*What you have to do*.
Pull every line containing "Karo" from the entries.
- - - - - - -
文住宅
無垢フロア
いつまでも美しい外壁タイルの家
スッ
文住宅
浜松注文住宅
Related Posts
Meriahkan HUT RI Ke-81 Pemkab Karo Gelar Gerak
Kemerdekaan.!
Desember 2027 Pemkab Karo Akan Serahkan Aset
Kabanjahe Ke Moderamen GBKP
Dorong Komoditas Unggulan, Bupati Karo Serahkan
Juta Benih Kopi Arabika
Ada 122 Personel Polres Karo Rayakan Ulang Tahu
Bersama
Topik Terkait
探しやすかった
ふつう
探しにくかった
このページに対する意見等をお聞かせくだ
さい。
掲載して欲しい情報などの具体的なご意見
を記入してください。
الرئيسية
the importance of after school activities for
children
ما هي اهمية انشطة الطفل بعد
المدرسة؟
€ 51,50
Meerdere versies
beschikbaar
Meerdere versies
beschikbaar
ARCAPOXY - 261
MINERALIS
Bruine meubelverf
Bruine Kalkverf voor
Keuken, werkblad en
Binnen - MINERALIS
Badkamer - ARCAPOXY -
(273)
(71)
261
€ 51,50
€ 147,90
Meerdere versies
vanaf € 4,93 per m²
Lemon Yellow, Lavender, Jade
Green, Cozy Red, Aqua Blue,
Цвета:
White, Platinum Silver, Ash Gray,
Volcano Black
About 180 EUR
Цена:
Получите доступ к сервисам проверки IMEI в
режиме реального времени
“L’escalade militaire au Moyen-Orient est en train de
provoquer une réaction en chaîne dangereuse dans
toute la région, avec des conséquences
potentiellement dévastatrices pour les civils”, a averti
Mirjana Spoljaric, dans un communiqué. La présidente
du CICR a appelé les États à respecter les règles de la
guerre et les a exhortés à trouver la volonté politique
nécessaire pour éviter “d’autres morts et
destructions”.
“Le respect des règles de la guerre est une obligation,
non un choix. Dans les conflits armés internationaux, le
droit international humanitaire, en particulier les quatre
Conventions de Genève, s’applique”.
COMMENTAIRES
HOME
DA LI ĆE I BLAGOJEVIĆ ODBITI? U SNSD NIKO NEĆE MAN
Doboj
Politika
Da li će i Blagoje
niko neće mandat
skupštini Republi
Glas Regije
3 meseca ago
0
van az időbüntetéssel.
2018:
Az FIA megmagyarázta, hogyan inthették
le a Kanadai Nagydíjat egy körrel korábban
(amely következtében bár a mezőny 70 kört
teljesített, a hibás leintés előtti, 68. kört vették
- - - - - - -
*Worked solution*.
Meriahkan HUT RI Ke-81 Pemkab Karo Gelar Gerak
Desember 2027 Pemkab Karo Akan Serahkan Aset
Dorong Komoditas Unggulan, Bupati Karo Serahkan
Ada 122 Personel Polres Karo Rayakan Ulang Tahu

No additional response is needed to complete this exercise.